# Vessel Grace Darling



## peter3807 (Oct 11, 2006)

I have been researching my family tree and am presently trying to tidy up all the various threads. Trying to find details of vessel GRACE DARLING at South Shields on night of census, Sunday april 2nd 1871. One of my ancestors was a fireman Robert Cooperthwaite. The ships master was William Young.
Also trying to find details of vessel SETAM lying at Poplar iron works, Millwall on night of 1861 census. My ancestor was the mate Stephen Boocock. The master was William Taylor. The census shows the registration district as Holyhead Anglesey.

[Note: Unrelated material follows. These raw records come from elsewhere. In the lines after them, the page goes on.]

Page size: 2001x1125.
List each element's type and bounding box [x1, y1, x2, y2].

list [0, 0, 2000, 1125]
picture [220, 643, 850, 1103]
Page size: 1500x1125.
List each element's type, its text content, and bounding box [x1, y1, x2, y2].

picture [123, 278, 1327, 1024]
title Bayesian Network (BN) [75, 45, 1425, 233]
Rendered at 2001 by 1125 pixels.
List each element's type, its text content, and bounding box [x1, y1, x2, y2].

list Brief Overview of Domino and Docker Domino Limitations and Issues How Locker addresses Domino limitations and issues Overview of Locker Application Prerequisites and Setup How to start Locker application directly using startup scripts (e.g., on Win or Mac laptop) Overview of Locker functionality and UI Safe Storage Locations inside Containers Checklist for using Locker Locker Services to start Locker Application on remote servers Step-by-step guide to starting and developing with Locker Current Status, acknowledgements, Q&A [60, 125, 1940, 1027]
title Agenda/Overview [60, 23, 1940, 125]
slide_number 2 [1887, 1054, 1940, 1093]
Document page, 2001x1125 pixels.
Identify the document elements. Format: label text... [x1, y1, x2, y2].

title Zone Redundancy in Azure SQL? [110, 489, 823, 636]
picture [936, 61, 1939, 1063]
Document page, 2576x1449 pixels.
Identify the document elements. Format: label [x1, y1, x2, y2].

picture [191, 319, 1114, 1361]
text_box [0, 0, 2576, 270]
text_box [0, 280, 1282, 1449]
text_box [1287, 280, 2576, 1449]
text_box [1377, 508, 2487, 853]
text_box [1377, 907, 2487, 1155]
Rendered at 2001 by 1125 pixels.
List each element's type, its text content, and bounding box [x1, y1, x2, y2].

Why I am not sure, was this the port of registry or where the census return was submitted. If anyone has knowledge of these vessels or can direct me where to look it would be greatly appreciated.

Regards Peter.


----------



## melliget (Dec 3, 2006)

Peter.

Could the Grace Darling have been the clipper ship? If you Google the following, you should get some details: "Grace Darling" clipper

She was named after the Victorian heroine.

regards,
Martin


----------



## shipmate17 (Jun 1, 2005)

Hi,
Miramar quote 2 ships with that name.
GRACE DARLING cargo ID 1122722. Flag. Australia. Grt. 622. Built 1907 by Van Vliet.Hardinxveld. for J Darling & Son.Adelaide. Foundered & Broke up Port Adelaide. 19/6/31.
GRACE DARLING. Yacht. ID 1095102. Flag. Gbr. Grt. 169. Built 1887 by Fleming & Ferguson.Paisley. 
No info on any ship called SETAM.
Cheers.


----------



## melliget (Dec 3, 2006)

From the "Channel Island Marine Sanctuary Shipwreck Database": 

Grace Darling
ON 10708
1042 tons
Length: 193 ft
Beam: 37
Depth: 23.6
Owner: Baker & Morell
Built: South Boston, 1854, by E. & H.O. Briggs
Lost: Cape Flattery, Off 1878
18 on board, all lost

"Grace Darling" vanished off Cape Flattery, January 1878. The vessel was coal laden, bound for San Francisco from Nanaimo. She sailed from Victoria, January, and was last sighted off the cape, January 18, hove to in a heavy gale by the ship "Melancthon." She is believed to have foundered shortly after with her entire crew of 18. Gibbs 

An advertisement in The Times in 1862 for the Original Line, has the clipper ship GRACE DARLING, 1197 tons, going from Liverpool to San Francisco.

regards,
Martin


----------



## peter3807 (Oct 11, 2006)

Thanks for the information. The American Clipper looks looks likely as she appears to have traded in this part of the world. I have found another reference to her as a barque. I am not sure what my ancestor was doing on board as a fireman. He may have been moonlighting as nigh****chman as the family lived in Wapping Street on S.Shields riverside. Thanks again for the leads.

Peter


----------



## peter3807 (Oct 11, 2006)

Following found on BBAF ART IN THE ENVIRONMENT DATABASE.
Cowie Chapel lifeboat memorial

Grey granite memorial surmounted by a simple latin cross and carved in relief with a lifeboat, the inscription reads: Erected by public subscription to the memories of four of the crew of the Stonehaven life-boat "St George" Viz:- James Leiper, coxswain, John Brown, assistant coxswain, Alexander Main and James Lees, who were drowned while endeavouring to enter Aberdeen Harbour, after an attempt to render assistance to the "Grace Darling" of Blyth on 27th February 1874 --- James Leiper, is interred in Belhelvie Churchyard, Alexander Main in Nigg Churchyard, John Brown and James Lees are buried here.
Seems that this may be the one.
Peter


----------



## Roger Griffiths (Feb 10, 2006)

Hello,
There were two vessels with the name GRACE DARLING registered in Shields around your time scale. The one that stands out is the one with O/N 46889.
Her logbook and crew list for 1871 are in Newfoundland.
http://www.mun.ca/mha/holdings/viewcombinedcrews.php?Official_No=46889
You would have to ask how much they charge for research but I think it's around $40 Canadian.
If your man is not there at least you can eliminate this vessel from your search.

Roger


----------



## peter3807 (Oct 11, 2006)

Roger,

Thanks a lot. I was sure that there would be some NE vessels named after Grace Darling.

Peter


----------